**DIE DATENSÄTZE**.
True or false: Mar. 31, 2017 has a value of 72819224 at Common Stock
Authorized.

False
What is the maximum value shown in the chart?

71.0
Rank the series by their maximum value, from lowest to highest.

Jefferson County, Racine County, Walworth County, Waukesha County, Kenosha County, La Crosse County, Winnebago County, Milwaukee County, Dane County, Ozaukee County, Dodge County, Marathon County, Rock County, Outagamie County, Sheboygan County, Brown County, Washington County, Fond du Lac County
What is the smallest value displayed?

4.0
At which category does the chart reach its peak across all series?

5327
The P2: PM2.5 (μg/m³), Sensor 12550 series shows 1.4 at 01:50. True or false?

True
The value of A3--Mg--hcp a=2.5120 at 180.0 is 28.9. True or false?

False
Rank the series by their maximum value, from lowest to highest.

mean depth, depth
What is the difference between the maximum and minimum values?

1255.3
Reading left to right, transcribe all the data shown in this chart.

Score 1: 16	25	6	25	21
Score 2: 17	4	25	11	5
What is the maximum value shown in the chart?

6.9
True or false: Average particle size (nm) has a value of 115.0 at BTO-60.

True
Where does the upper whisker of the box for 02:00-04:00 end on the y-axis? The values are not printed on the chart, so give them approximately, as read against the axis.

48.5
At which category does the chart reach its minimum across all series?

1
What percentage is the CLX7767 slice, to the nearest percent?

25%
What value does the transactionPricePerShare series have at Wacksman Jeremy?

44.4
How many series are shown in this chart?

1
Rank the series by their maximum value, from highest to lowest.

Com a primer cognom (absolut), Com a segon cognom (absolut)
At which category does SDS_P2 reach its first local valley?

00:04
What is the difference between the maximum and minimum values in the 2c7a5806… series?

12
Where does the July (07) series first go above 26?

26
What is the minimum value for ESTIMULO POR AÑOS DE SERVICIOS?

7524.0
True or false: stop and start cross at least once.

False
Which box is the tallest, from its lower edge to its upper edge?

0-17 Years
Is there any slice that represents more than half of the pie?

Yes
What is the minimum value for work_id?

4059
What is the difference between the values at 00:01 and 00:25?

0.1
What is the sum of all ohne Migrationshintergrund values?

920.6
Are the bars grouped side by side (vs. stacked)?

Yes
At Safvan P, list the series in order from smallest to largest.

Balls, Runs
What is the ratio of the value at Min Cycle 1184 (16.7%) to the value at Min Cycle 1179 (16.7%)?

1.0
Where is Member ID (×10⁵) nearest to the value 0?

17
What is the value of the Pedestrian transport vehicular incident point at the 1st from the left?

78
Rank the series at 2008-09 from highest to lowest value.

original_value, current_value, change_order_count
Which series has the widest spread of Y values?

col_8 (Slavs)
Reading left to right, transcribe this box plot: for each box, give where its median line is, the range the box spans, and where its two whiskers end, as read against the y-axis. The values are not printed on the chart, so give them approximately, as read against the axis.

**ARBEITSAUFTRAG**. Gib die Datensätze erneut wieder: beginne am Anfang und ende nach der Zeile mit "Reading left to right, transcribe all". Tausche darin "chart" gegen "graph" und ändere sonst nichts.

**LÖSUNG DER AUFGABE**.
True or false: Mar. 31, 2017 has a value of 72819224 at Common Stock
Authorized.

False
What is the maximum value shown in the graph?

71.0
Rank the series by their maximum value, from lowest to highest.

Jefferson County, Racine County, Walworth County, Waukesha County, Kenosha County, La Crosse County, Winnebago County, Milwaukee County, Dane County, Ozaukee County, Dodge County, Marathon County, Rock County, Outagamie County, Sheboygan County, Brown County, Washington County, Fond du Lac County
What is the smallest value displayed?

4.0
At which category does the graph reach its peak across all series?

5327
The P2: PM2.5 (μg/m³), Sensor 12550 series shows 1.4 at 01:50. True or false?

True
The value of A3--Mg--hcp a=2.5120 at 180.0 is 28.9. True or false?

False
Rank the series by their maximum value, from lowest to highest.

mean depth, depth
What is the difference between the maximum and minimum values?

1255.3
Reading left to right, transcribe all the data shown in this graph.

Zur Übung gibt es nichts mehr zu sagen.